The evaluation of a user experience is not only applied to new products. It will be handy for product designers or researchers, for instance, to initiate an evaluation process for a product in its concept phase which will decrease the future failures of that product when it is released wide-spread in the market. But it is also crucial for the existing products or services to be subject to evaluation at all times to inspect the perception of a given product in the vis-à-vis expectations, bearing in mind that the user experience is ever-changing and exponentially volatile, in line with the constantly changing environment and expectations stimulated by it.
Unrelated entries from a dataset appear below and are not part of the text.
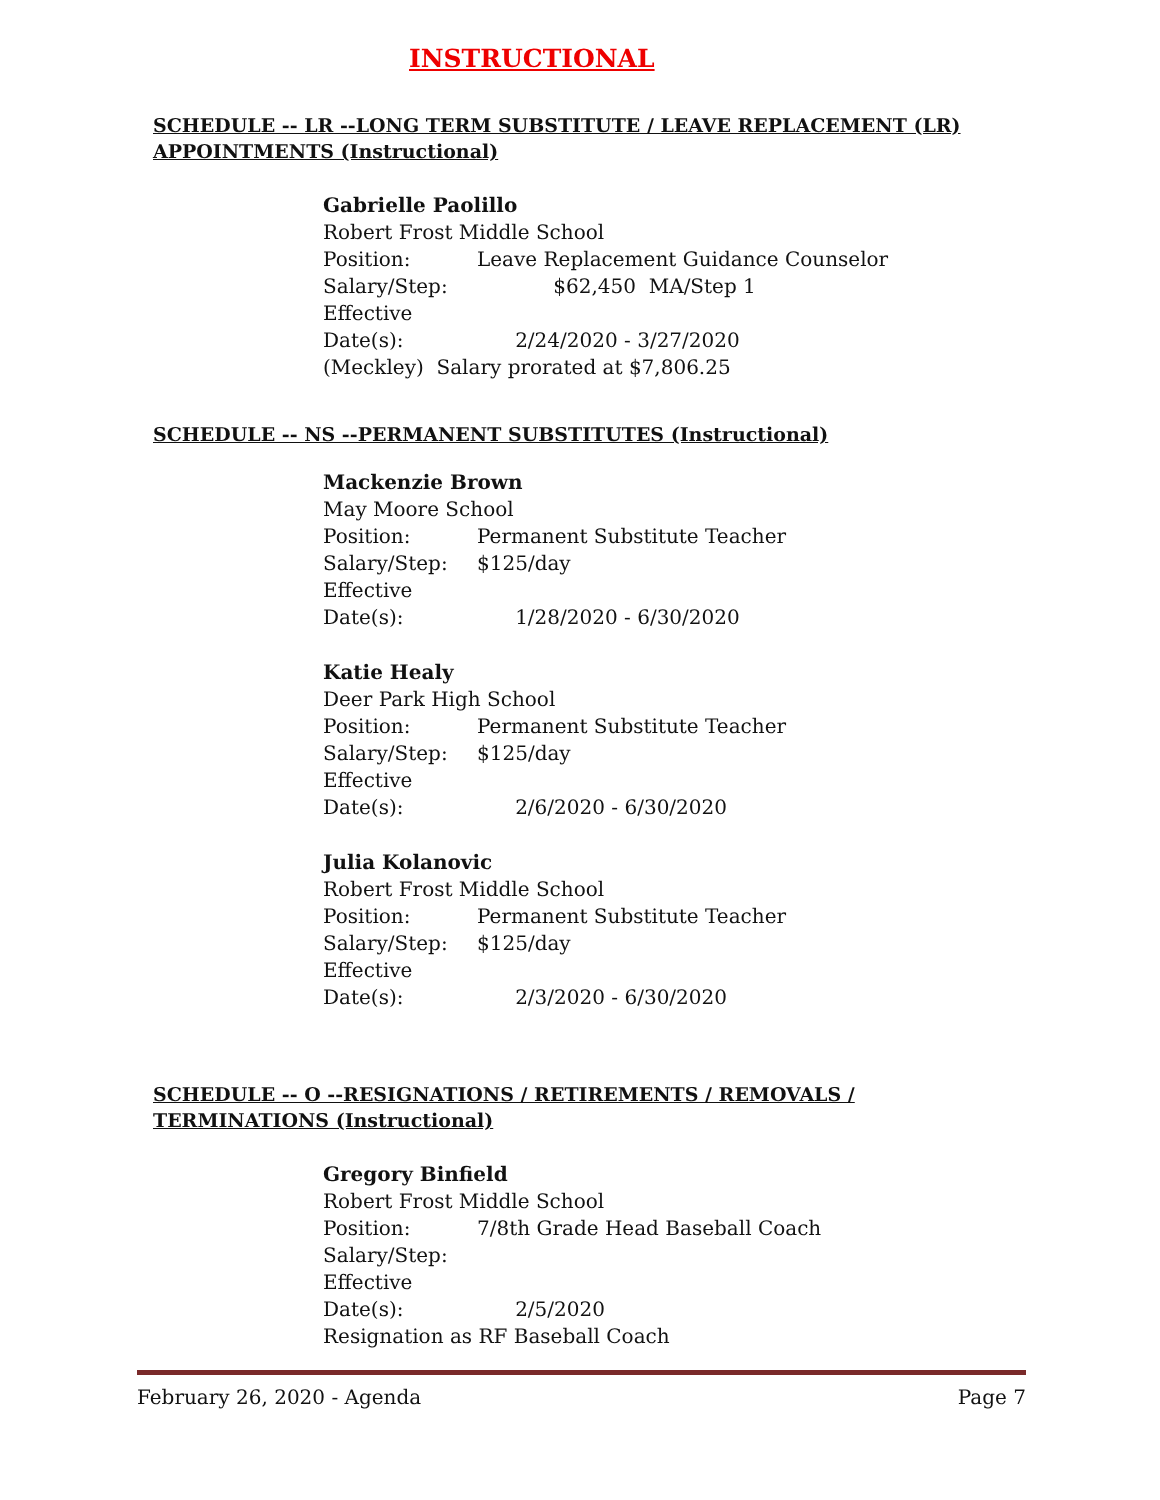INSTRUCTIONAL
SCHEDULE -- LR --LONG TERM SUBSTITUTE / LEAVE REPLACEMENT (LR) APPOINTMENTS (Instructional)
Gabrielle Paolillo
Robert Frost Middle School
Position: Leave Replacement Guidance Counselor
Salary/Step: $62,450 MA/Step 1
Effective Date(s): 2/24/2020 - 3/27/2020
(Meckley) Salary prorated at $7,806.25
SCHEDULE -- NS --PERMANENT SUBSTITUTES (Instructional)
Mackenzie Brown
May Moore School
Position: Permanent Substitute Teacher
Salary/Step: $125/day
Effective Date(s): 1/28/2020 - 6/30/2020
Katie Healy
Deer Park High School
Position: Permanent Substitute Teacher
Salary/Step: $125/day
Effective Date(s): 2/6/2020 - 6/30/2020
Julia Kolanovic
Robert Frost Middle School
Position: Permanent Substitute Teacher
Salary/Step: $125/day
Effective Date(s): 2/3/2020 - 6/30/2020
SCHEDULE -- O --RESIGNATIONS / RETIREMENTS / REMOVALS / TERMINATIONS (Instructional)
Gregory Binfield
Robert Frost Middle School
Position: 7/8th Grade Head Baseball Coach
Salary/Step:
Effective Date(s): 2/5/2020
Resignation as RF Baseball Coach
February 26, 2020 - Agenda Page 7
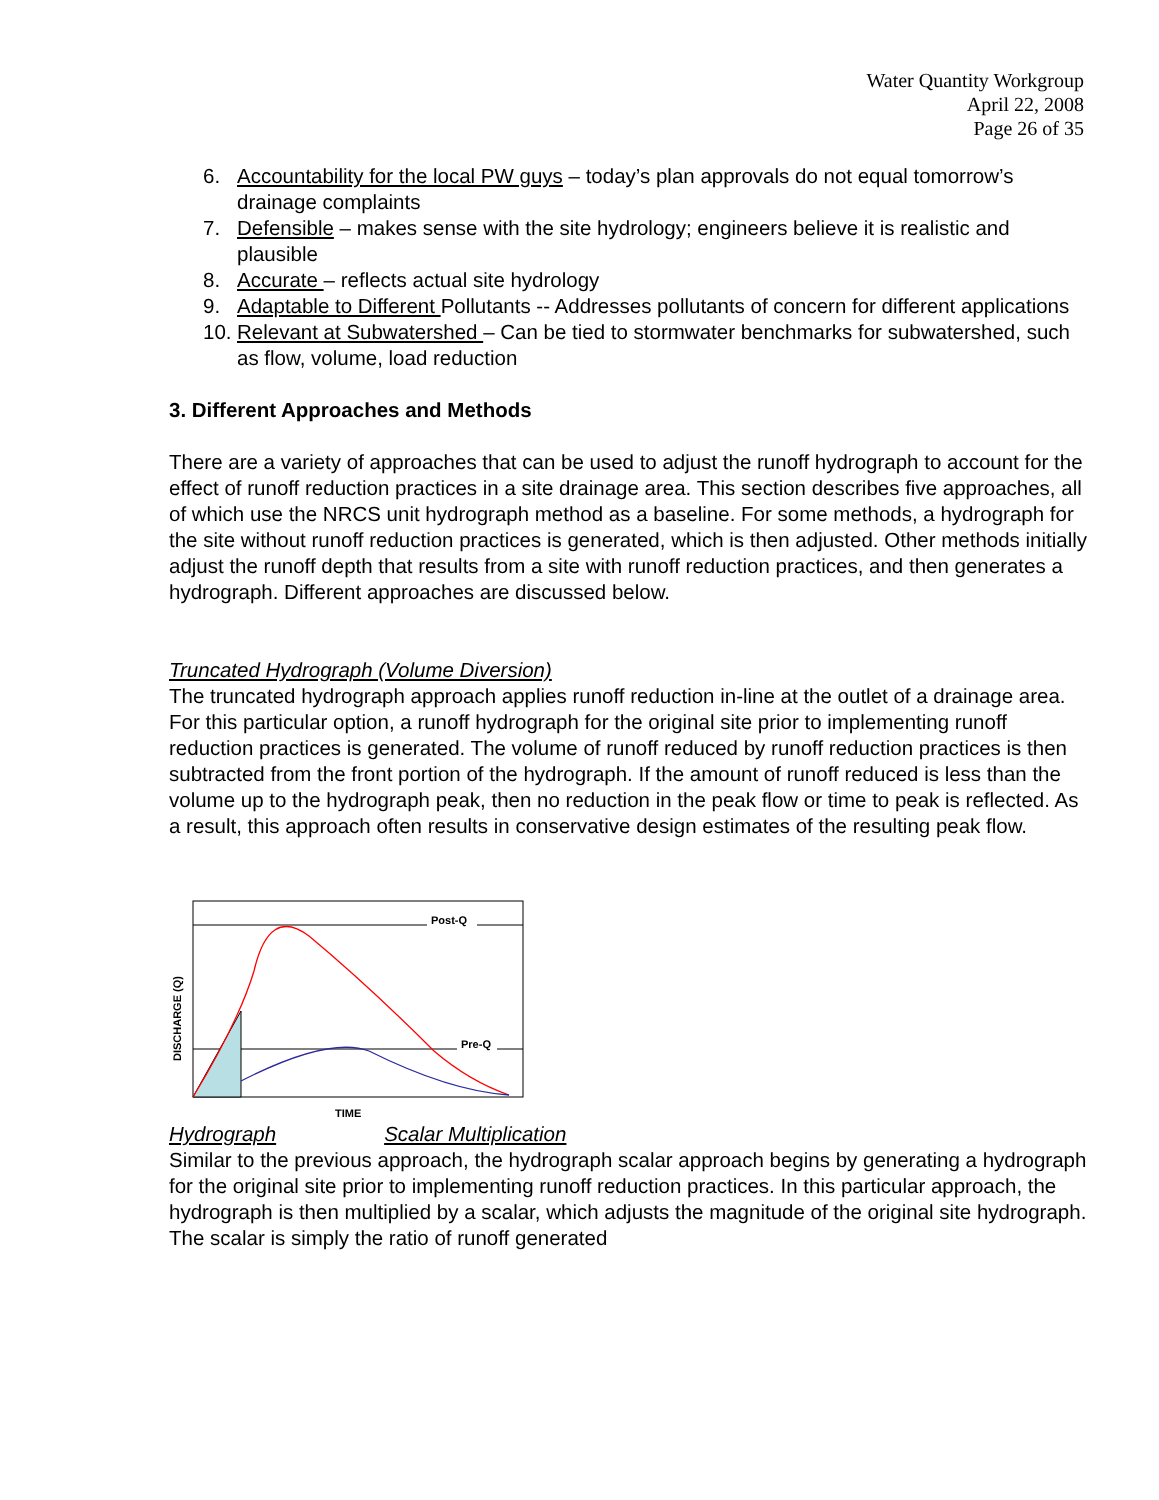Water Quantity Workgroup
April 22, 2008
Page 26 of 35
6. Accountability for the local PW guys – today’s plan approvals do not equal tomorrow’s drainage complaints
7. Defensible – makes sense with the site hydrology; engineers believe it is realistic and plausible
8. Accurate – reflects actual site hydrology
9. Adaptable to Different Pollutants -- Addresses pollutants of concern for different applications
10. Relevant at Subwatershed – Can be tied to stormwater benchmarks for subwatershed, such as flow, volume, load reduction
3. Different Approaches and Methods
There are a variety of approaches that can be used to adjust the runoff hydrograph to account for the effect of runoff reduction practices in a site drainage area. This section describes five approaches, all of which use the NRCS unit hydrograph method as a baseline. For some methods, a hydrograph for the site without runoff reduction practices is generated, which is then adjusted. Other methods initially adjust the runoff depth that results from a site with runoff reduction practices, and then generates a hydrograph. Different approaches are discussed below.
Truncated Hydrograph (Volume Diversion)
The truncated hydrograph approach applies runoff reduction in-line at the outlet of a drainage area. For this particular option, a runoff hydrograph for the original site prior to implementing runoff reduction practices is generated. The volume of runoff reduced by runoff reduction practices is then subtracted from the front portion of the hydrograph. If the amount of runoff reduced is less than the volume up to the hydrograph peak, then no reduction in the peak flow or time to peak is reflected. As a result, this approach often results in conservative design estimates of the resulting peak flow.
Post-Q
Pre-Q
TIME
DISCHARGE (Q)
Hydrograph Scalar Multiplication
Similar to the previous approach, the hydrograph scalar approach begins by generating a hydrograph for the original site prior to implementing runoff reduction practices. In this particular approach, the hydrograph is then multiplied by a scalar, which adjusts the magnitude of the original site hydrograph. The scalar is simply the ratio of runoff generated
The necessity to use evaluation in pre or post-design phases not only helps the designers to get feedback on the designs, but also helps businesses to have a certain comfort feeling over their decisions on those products. The nice thing about the evaluation is the variety in its methods that almost works as an a-la-carte menu: there is a method or a combination of methods that serves for different needs. You can initiate an evaluation method to experiment a new feature on a cognitive level, compare one design concept with another, inform an iteration of a user flow or discover what goes wrong functionally in a chain of services. Today, methods like AttrakDiff offer a mix of hedonic and pragmatic dimensions which is preferable for designers or decision makers, should they look for a versatile analysis.